Attualità

LIBERALMENTE CORRETTO – Un fenomeno in espansione: gli uffici giudiziari che gestiscono le aziende

di Michele Gelardi -


Il più grande gruppo aziendale italiano si chiama “amministrazione giudiziaria”. I gestori degli innumerevoli rami sono gli uomini d’affari più felici al mondo, poiché non rischiano di fallire gli obiettivi, essendo il fallimento il target prevedibile, se non previsto, della loro gestione. La celeste beatitudine di codesti amministratori non può essere turbata da alcun accidente: non sono gravati da alcun rischio d’impresa; il compenso delle loro impareggiabili prestazioni, con il corollario di prebende e benefit vari, è garantito in ogni caso; e non hanno alcun vincolo “conservativo”, potendo anche alienare rami d’azienda. Stiamo parlando dell’amministrazione giudiziaria che ubbidisce alla logica della prevenzione e riguarda aziende in vita, non già della curatela fallimentare che interviene “mortis causa”. Ci dobbiamo chiedere se tanta reale o supposta prevenzione sia giustificata, in uno Stato di diritto fondato sui valori della democrazia occidentale.
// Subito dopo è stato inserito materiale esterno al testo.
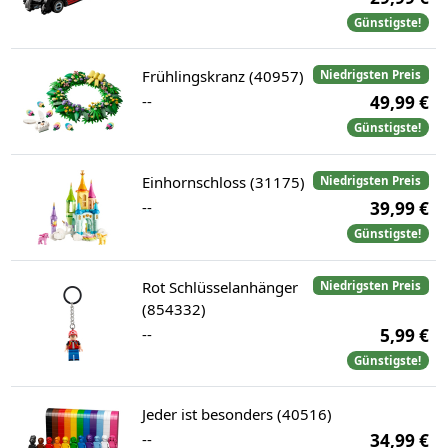
Günstigste!
Frühlingskranz (40957)
Niedrigsten Preis
--
49,99 €
Günstigste!
Einhornschloss (31175)
Niedrigsten Preis
--
39,99 €
Günstigste!
Rot Schlüsselanhänger
Niedrigsten Preis
(854332)
--
5,99 €
Günstigste!
Jeder ist besonders (40516)
--
34,99 €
Dovrebbe essere ovvio che la prevenzione presuppone un pericolo e la misura restrittiva, personale o reale, si giustifica solo nel caso in cui il pericolo non possa essere altrimenti neutralizzato. Come la carcerazione preventiva degli indagati dovrebbe essere disposta solo in limitatissimi casi estremi; così l’amministrazione giudiziaria di aziende in vita dovrebbe essere l’extrema ratio. Ma i fatti sono ben diversi. In Italia si va in carcere prima della sentenza definitiva e spesso da innocenti: allo stesso modo, le aziende vengono portate al dissesto da amministratori dell’ultima ora, per esigenze ”cautelari”. L’Italia è ammalata di prevenzione maligna, chiamata benevolmente “cautela”. Il morbo della “cautelite” miete molte vittime tra le persone, ma anche tra le aziende.
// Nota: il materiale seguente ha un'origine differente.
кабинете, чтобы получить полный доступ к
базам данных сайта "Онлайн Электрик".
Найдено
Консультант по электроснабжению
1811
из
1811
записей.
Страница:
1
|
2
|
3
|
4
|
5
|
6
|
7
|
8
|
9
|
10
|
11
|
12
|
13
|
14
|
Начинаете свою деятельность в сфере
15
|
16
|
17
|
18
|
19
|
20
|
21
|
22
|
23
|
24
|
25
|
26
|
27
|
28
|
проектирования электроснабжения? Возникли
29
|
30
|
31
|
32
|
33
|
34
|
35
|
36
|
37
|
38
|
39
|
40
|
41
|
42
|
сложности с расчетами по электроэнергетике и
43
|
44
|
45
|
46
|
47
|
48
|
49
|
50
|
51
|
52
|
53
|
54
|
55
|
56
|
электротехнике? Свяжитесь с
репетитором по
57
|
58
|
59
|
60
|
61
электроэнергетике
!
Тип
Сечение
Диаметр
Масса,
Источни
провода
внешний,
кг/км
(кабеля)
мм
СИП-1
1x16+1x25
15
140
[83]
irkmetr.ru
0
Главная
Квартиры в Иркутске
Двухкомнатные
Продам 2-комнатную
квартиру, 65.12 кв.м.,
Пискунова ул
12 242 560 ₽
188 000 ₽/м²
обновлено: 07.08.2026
Non è difficile capire che il cambio coattivo dell’organo amministrativo è un trauma molto grande per la creatura vivente chiamata impresa, considerata negli uffici giudiziari alla stregua di una cosa inerte. Ad esempio, una scuderia di cavalli da corsa, gestita da professionisti del settore, ha un determinato valore; ma basta un mese di semplice rodaggio della nuova macchina gestionale, perché i cavalli diventino ronzini; il valore di quell’azienda in mano agli amministratori giudiziari si azzera immediatamente. Pressappoco la stessa cosa accade negli altri settori. Magari l’agonia è più lenta, ma l’esito prevedibile non è molto dissimile. L’amministratore giudiziario sarà pure un esperto di norme e procedure, ma è certo che non ha minimamente contribuito alla crescita di quella realtà aziendale nella quale viene catapultato ex abrupto. Anzi la sua totale estraneità alla dinamica storica di quell’impresa è una condizione essenziale per la nomina. Ebbene: non è stata certamente la preparazione teorica, bensì lo spirito pratico, diciamo pure il “naso” dell’imprenditore, ciò che ha permesso di sviluppare quella creatura vivente, che oggi deve essere governata da un esperto di carta. Come la pianificazione ex ante non può sostituire il successo di mercato, valutabile solo ex post; così l’esperto di programmi di carta non può sostituire il creatore dei successi di mercato, sperimentati nel tempo. È evidente poi che gli uffici giudiziari sono i meno adatti alla gestione degli affari economici, non foss’altro, per la lentezza delle procedure decisionali e l’impossibilità di assumere rischi imprenditoriali, in relazione alle mutevoli esigenze di mercato. E allora quali impellenti e cogenti esigenze “cautelari” possono giustificare un trauma siffatto per l’impresa e il lavoro? E perché mai un imprenditore non colpevole (presunto) deve essere estromesso dalla gestione della sua impresa? Emblematico il caso dell’ILVA: i Riva furono estromessi dalla gestione della propria azienda e l’amministrazione giudiziaria more solito condusse al dissesto una delle più grandi realtà lavorative d’Italia, aprendo la strada alla fallimentare gestione di Mittal. Ma a distanza di anni Il Giudice ha dichiarato che “il fatto non sussiste”; ergo non c’erano nemmeno le supposte esigenze cautelari.